What you are asked to do: Rewrite the passage of the 1999 Japan Series text starting at "The 1999 Japan" and ending at "title since 1964.", with "playoff" changed to "matchup".

| Team (Wins) | Managers | Season |
| Fukuoka Daiei Hawks (4) | Sadaharu Oh | 78–54–3 (.591), GA: 4 |
| Chunichi Dragons (1) | Senichi Hoshino | 81–54 (.600), GA: 6 |
- Dates: October 23–28
- Venue(s): Fukuoka Dome (Fukuoka) Nagoya Dome (Chunichi)
- MVP: Koji Akiyama (Fukuoka)
- FSA: Kenshin Kawakami (Chunichi)

Broadcast
- Television: NTV (Game 1), TNC and Fuji TV (Game 2), CBC (Game 3, 5), Tokai TV and Fuji TV (Game 4)

= 1999 Japan Series =

The 1999 Japan Series was the championship series of Nippon Professional Baseball for the season. The 50th edition of the Series, it was a best-of-seven playoff that matched the Pacific League champion Fukuoka Daiei Hawks against the Central League champion Chunichi Dragons. The Hawks won the series in five games, giving them their first Japan Series title since 1964.

==Background==
This was an interesting series in that neither team had reached the Japan Series in the 1990s (and in Daiei's case, they hadn't reached the Series in the '80s, either). Both teams also had long-standing championship droughts: Chunichi had not won the Series since 1954, and Daiei had not won since 1964, when they were known as the Nankai Hawks. Also heightening the drama was the managers: Hawks manager Sadaharu Oh had been a longtime star slugger with the Yomiuri Giants, and Dragons manager Senichi Hoshino, himself a former star player, was well known for his hatred of the Giants. The two would meet again in the 2003 Japan Series, this time with Hoshino managing the Hanshin Tigers.

==Fukuoka Daiei Hawks==
The 1999 event was the first time that the Hawks had reached the Japan Series since 1973. They had made a number of free-agent acquisitions and also conducted good drafts over the years, with many of the free agents coming from the Seibu Lions. Koji Akiyama and Kimiyasu Kudoh were two such acquisitions from Seibu. Youth was also on the Hawks' side as they had many home-grown stars like Hiroki Kokubo (.234, 24 HR, 77 RBI), Nobuhiko Matsunaka (.268, 23 HR, 71 RBI), and Kenji Johjima (.306, 17 HR, 77 RBI). Rodney Pedraza was the team's closer, and the first-year foreigner recorded 27 saves to set a team record.

==Chunichi Dragons==
This was the first Japan Series appearance for the Dragons since 1988. Young star Kenshin Kawakami was just breaking onto the scene in 1999, and he was part of a starting rotation that also had lefty screwballer Masahiro Yamamoto. Kazuyoshi Tatsunami and Takeshi Yamasaki led the team with their hitting prowess, and Korean stars Lee Jong-Beom and Sun Dong-Yeol anchored the team's baserunning and bullpen, respectively. Lee stole over 50 bases and Sun recorded 28 saves.

[Stored data entries]
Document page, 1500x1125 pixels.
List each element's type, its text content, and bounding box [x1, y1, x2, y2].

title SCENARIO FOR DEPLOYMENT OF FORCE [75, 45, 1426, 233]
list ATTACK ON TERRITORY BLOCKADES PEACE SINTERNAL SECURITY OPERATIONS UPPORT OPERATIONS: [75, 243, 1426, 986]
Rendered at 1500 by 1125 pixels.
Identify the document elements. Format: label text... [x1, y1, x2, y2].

Expected output:
The 1999 Japan Series was the championship series of Nippon Professional Baseball for the season. The 50th edition of the Series, it was a best-of-seven matchup that matched the Pacific League champion Fukuoka Daiei Hawks against the Central League champion Chunichi Dragons. The Hawks won the series in five games, giving them their first Japan Series title since 1964.